Jenny hatte die Knopfreihe fertig und betrachtete sich im Spiegel.
»Vermutlich«, erwiderte sie. »Aber es ist schön, einfach schön. Ich jedenfalls fühle mich wohl, so wie ich bin.«
Carola war unvermittelt wieder ernstgeworden.
»Du wirst deinen Kindern eine wundervolle Mutter sein«, sagte sie leise, »sie sind schon jetzt zu beneiden!«
Mit der gleichen Zärtlichkeit, mit der sie Kinder behandelte, streichelte Jenny Carolas bloßen Arm.
»Du auch«, murmelte sie, und ihr behutsames Lächeln war wie Trost für alles.
Kein Wunder, daß die Kinder sie so liebten, diese Jenny.
Sie wandten sich zum Gehen, als das Telefon im ›Tantenzimmer‹ läutete.
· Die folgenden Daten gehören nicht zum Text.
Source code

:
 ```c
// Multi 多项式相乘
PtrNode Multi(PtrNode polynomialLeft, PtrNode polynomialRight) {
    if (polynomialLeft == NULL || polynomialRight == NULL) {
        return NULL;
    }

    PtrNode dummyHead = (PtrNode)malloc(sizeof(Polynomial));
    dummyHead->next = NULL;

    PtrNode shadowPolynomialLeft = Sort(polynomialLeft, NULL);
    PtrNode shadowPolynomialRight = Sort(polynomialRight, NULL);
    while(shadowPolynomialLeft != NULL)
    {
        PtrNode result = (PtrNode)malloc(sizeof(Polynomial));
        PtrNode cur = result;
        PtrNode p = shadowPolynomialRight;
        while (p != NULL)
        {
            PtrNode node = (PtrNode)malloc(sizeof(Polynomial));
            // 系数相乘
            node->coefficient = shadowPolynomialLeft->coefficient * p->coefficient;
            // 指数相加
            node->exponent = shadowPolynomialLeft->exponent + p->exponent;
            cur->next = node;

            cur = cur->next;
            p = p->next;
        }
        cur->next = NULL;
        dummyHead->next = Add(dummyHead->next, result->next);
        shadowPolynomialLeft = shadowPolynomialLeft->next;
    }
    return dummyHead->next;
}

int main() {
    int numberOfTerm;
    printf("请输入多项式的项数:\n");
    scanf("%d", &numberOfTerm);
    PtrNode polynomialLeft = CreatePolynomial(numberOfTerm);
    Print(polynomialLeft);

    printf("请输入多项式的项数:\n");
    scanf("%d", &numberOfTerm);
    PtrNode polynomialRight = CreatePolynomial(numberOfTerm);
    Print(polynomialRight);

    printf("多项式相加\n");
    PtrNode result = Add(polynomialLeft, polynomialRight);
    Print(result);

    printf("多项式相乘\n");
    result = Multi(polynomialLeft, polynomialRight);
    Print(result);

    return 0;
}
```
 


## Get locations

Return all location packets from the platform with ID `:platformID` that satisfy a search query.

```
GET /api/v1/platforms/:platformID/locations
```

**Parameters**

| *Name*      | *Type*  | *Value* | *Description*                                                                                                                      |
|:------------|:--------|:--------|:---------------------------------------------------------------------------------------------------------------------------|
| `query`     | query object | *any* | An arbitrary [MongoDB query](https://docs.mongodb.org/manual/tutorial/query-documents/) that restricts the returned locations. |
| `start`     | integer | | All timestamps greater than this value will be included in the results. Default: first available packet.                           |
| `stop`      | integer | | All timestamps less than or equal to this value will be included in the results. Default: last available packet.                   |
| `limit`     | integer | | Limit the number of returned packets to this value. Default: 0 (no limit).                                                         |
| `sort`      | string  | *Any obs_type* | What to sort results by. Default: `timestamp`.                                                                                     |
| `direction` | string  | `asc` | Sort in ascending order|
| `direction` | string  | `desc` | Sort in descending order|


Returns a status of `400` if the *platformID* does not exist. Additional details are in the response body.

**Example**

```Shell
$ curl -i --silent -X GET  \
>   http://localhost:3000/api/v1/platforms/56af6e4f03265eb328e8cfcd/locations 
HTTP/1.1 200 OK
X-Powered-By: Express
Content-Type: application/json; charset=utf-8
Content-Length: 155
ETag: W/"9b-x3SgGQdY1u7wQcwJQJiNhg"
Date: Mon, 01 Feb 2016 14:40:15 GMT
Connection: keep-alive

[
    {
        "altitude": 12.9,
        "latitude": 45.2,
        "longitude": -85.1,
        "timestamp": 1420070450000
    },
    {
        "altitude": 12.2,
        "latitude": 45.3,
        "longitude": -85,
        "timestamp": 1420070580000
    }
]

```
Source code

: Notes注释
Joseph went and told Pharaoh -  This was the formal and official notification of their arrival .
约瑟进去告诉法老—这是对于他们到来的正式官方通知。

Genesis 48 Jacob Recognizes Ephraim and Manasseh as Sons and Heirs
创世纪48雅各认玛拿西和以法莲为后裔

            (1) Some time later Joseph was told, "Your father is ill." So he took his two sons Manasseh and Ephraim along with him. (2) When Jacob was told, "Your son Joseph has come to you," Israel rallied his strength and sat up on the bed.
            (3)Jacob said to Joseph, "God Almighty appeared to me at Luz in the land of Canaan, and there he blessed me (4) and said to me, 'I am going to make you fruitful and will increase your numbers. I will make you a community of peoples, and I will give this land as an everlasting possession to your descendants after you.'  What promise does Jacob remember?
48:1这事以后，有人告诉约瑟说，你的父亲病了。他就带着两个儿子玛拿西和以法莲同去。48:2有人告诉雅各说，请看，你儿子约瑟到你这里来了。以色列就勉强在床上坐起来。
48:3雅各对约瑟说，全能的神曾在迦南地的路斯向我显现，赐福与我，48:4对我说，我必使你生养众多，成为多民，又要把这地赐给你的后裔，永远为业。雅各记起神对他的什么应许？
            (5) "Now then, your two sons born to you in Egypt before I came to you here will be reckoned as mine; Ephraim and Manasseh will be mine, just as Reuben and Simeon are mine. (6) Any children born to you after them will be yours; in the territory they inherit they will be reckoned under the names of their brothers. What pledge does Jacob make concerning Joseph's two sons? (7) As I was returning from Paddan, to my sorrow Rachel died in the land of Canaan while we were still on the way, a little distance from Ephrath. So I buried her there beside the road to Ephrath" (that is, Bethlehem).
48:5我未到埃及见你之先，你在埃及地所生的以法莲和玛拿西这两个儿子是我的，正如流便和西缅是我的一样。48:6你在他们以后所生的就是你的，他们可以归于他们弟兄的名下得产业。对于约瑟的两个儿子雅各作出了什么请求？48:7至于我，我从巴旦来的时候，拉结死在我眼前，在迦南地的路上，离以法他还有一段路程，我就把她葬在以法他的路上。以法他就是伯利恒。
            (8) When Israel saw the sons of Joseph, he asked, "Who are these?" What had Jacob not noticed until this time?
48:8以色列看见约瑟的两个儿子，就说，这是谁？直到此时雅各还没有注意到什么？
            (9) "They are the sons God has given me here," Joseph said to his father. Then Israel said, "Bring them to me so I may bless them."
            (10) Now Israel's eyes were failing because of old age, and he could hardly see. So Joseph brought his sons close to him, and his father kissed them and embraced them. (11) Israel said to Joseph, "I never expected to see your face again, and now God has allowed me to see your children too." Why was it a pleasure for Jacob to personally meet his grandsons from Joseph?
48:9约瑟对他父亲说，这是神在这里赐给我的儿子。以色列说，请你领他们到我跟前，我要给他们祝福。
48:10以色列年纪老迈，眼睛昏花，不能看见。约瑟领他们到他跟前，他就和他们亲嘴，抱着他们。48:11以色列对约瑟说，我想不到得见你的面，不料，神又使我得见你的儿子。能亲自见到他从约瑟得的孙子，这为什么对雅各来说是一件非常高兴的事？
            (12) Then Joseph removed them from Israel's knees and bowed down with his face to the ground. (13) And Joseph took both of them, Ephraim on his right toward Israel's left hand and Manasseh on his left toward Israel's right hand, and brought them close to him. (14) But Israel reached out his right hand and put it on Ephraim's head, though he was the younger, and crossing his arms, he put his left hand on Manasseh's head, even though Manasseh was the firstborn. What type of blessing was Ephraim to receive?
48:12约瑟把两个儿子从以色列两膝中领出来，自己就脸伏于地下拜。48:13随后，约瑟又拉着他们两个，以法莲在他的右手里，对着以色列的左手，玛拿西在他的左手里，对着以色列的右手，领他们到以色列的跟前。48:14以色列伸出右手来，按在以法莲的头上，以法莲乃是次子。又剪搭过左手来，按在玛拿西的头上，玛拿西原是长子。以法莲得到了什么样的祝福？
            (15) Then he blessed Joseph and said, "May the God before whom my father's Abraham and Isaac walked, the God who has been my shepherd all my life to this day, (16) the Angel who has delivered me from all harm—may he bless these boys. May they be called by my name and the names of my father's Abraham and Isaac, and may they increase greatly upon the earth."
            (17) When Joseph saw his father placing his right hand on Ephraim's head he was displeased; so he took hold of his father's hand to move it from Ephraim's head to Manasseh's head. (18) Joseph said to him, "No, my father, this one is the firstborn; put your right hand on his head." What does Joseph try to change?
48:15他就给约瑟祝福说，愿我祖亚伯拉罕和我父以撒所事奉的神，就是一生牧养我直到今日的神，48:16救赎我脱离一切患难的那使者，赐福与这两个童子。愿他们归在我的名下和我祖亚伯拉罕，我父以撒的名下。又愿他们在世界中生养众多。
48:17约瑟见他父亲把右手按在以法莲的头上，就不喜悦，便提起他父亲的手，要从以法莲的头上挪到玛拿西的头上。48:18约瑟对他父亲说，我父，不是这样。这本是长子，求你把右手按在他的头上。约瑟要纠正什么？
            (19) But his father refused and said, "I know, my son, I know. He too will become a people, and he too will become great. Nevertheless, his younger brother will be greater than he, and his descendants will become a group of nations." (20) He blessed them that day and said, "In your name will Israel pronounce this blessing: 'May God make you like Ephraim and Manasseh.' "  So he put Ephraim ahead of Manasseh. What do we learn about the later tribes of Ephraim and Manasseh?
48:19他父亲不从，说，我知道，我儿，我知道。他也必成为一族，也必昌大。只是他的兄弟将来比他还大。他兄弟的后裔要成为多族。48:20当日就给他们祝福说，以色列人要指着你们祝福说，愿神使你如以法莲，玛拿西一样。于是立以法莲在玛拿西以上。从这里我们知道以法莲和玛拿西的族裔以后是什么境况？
Carola ging an den Apparat.
»Für dich«, sagte sie dann, »deine Mutter.«
Jenny nahm den Hörer.
»Hallo, Mam, was gibt es?«
Frau Amrasts Stimme klang heller als sonst, und sie sprach schneller als gewöhnlich.
Jenny lächelte in sich hinein. Daß Mütter immer glaubten, Kinder merkten nichts!
»Eigentlich nichts. Ich wollte nur hören, wann du heute nach Hause kommst, so ungefähr. Du triffst dich doch mit Claus, oder hatte ich das falsch verstanden?«
»Nein, hast es richtig verstanden. Ich denke, daß ich gegen elf zu Hause hin.